● Assignment
List all lines of the data containing the word "click".

● Records for this exercise
☆ ☆ ☆ ☆ ☆ ☆ ☆
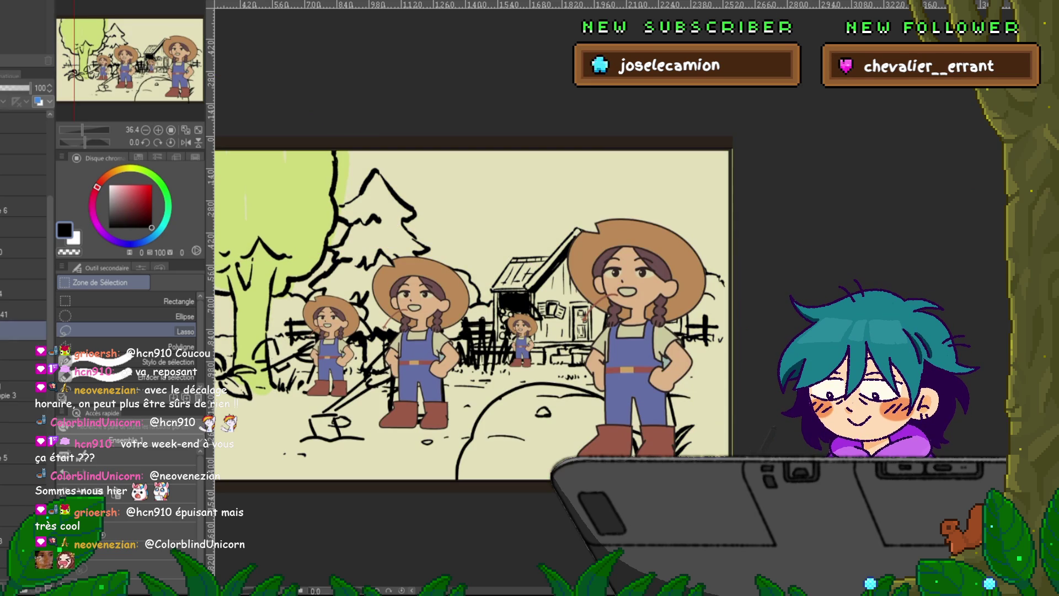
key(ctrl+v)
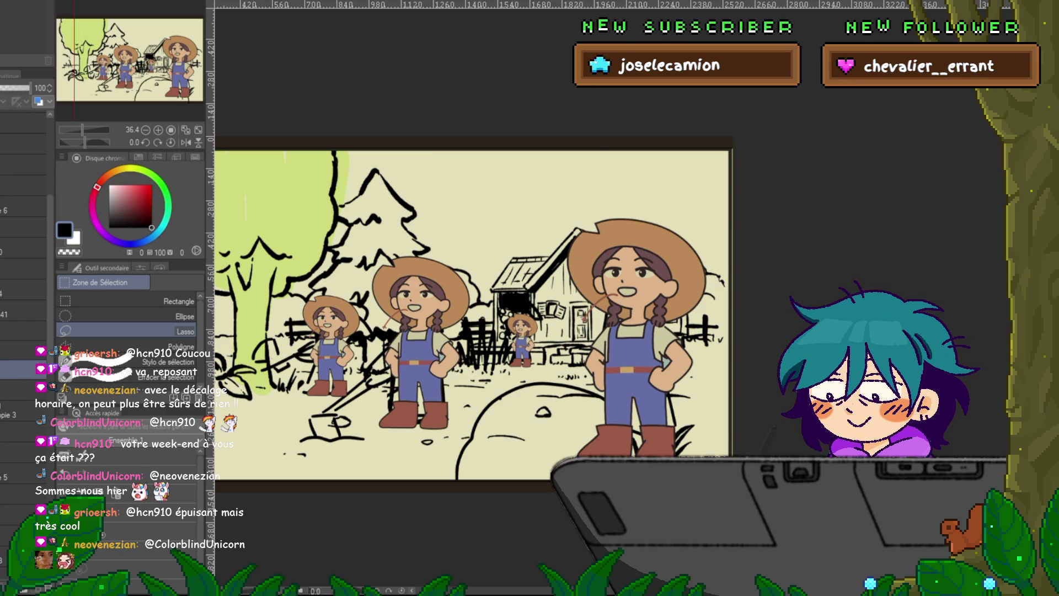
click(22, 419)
☆ ☆ ☆ ☆ ☆ ☆ ☆
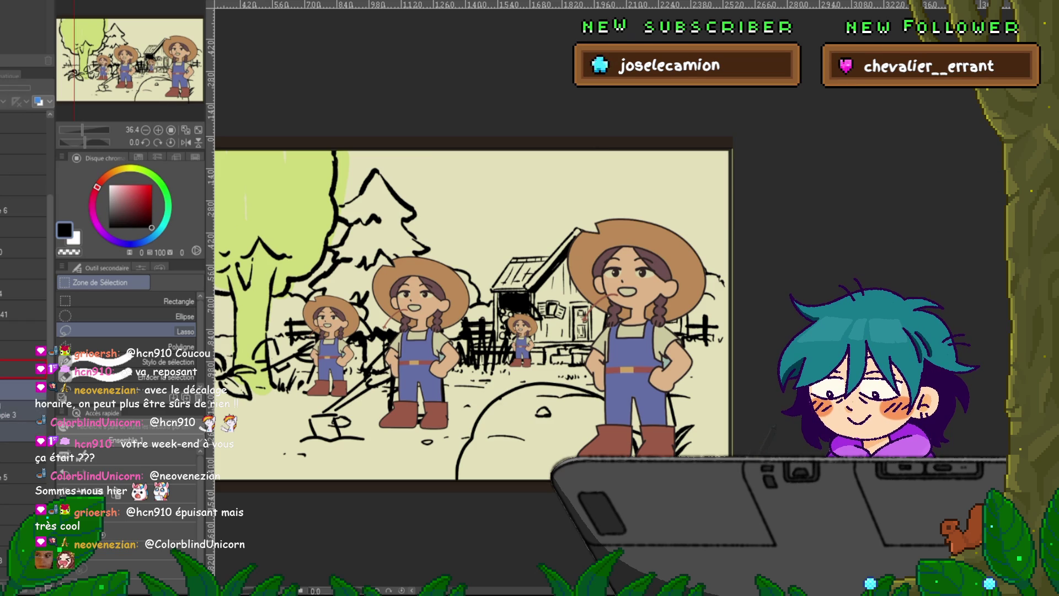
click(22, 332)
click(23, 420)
☆ ☆ ☆ ☆ ☆ ☆ ☆
● Solution to the exercise
click(22, 419)
click(22, 332)
click(23, 420)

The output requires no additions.